The distinction is underlined by a careful reading of Perlmutter v Beth David Hosp. (308 NY 100), a case of which Milau, in its far different setting, took account. Perlmutter, a suit brought to recover for injuries sustained by a hospital patient because the blood used in a transfusion contained hepatitis-producing viruses, was a policy-laden decision, expressly responsive to the fact that blood transfusions are important, indeed lifesaving, aspects of medical care and that the presence of such impurities, at least at that time, was scientifically undetectable (Perlmutter v Beth David Hosp., supra, at pp 106-107).6 Even so, Perlmutter stressed that the blood transfused was not merely incidental to the medical care and treatment of which its transfusion would be a part. Without blood there simply would be no transfusion. To quote Perlmutter, the rendition of medical care and the furnishing of blood in connection with such care are “not divisible”, a description totally inappropriate to the almost souvenir-like presentation of the slippers in the case before us now.

*846For all these reasons, defendant’s motion for summary judgment should have been denied and the case permitted to proceed to trial.

Order affirmed, etc.

. Though pleaded somewhat generally, these theories must be taken as encompassed within the complaint’s allegation that the conduct of the defendant, inter alia, has caused it to “become strictly liable to plaintiff” and that it had “breached express and implied warranties”. It also alleged “actionable misrepresentations”. These, according to the bill of particulars, included failure to give “warning to potential users that [the slippers] were unsafe under the conditions that the plaintiff used them” and that the defendant “impliedly warranted that the slippers were fit for ordinary, everyday use, and they were fit for use on floors common to residences”.

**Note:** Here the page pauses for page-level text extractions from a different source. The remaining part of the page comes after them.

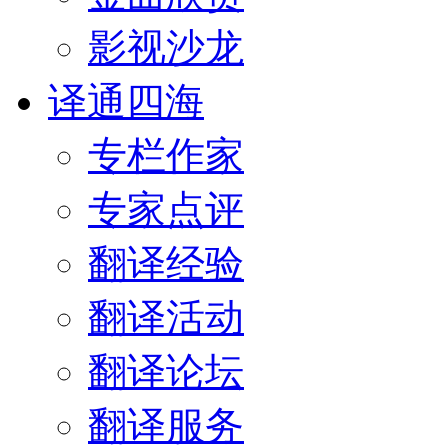
影视沙龙
译通四海
专栏作家
专家点评
翻译经验
翻译活动
翻译论坛
翻译服务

. In opposing defendant’s summary judgment motion, plaintiff asserted that, while her witnesses had been deposed, defendant had succeeded in delaying its own deposition. As a consequence, she prudently requested that, if the court were to seriously contemplate granting defendant’s motion, it defer the matter until discovery was completed. Because Special Term denied the motion on its merits, it, of course, became unnecessary for Special Term to do so. For its part, the Appellate Division never considered this alternative.

. The detailed report advises that any value below 0.5 has “some measure” of hazard to one who wears such slippers and that, two series of tests having been run, the first produced values of only 0.2, 0.19, 0.17 and 0.17 for an average of 0.185, while the second produced 0.16, 0.15, 0.18 and 0.17 for an average of but 0.165.

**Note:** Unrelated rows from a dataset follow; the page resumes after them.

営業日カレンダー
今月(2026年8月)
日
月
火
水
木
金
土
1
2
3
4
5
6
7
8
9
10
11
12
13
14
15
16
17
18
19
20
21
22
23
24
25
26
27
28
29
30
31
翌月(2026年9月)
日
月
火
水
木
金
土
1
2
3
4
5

. Plaintiff also cross-moved for leave to amend her complaint to increase the prayer in its ad damnum, clause and, without altering its substantive assertions, to specifically include a negligence theory (see CPLR 3025, subd [b]). This motion (made at a time when Loomis v Civetta Corinno Constr. Corp., 54 NY2d 18, had not yet been decided) was denied. Be that as it may, because, for practical purposes, the majority’s disposition of the defendant’s appeal would render the cross appeal academic, I do not treat with it.

. (See Ultramares Corp. v Touche, 255 NY 170, 180.)

. The policy component was so dominant that the Perlmutter holding has since been codified by the Legislature, notably only as to blood cases (Public Health Law, § 580, subd 4). No doubt, this reinforcement stemmed from the fact that, dehors policy, scholars had expressed concern that unless Perlmutter was narrowly construed, the sales-service dichotomy by which it rationalized its decision might be permitted to extrapolate into less justifiable circumstances (e.g., Farnsworth, Implied Warranties of Quality in Non-Sales Cases, 57 Col L Rev 653, 660-665; Note, 103 U of Pa L Rev 833-836; White and Summers, Uniform Commercial Code [2d ed], § 9-6, at pp 348-349; see, also, Cunningham v MacNeal Mem. Hosp., 47 Ill 2d 443).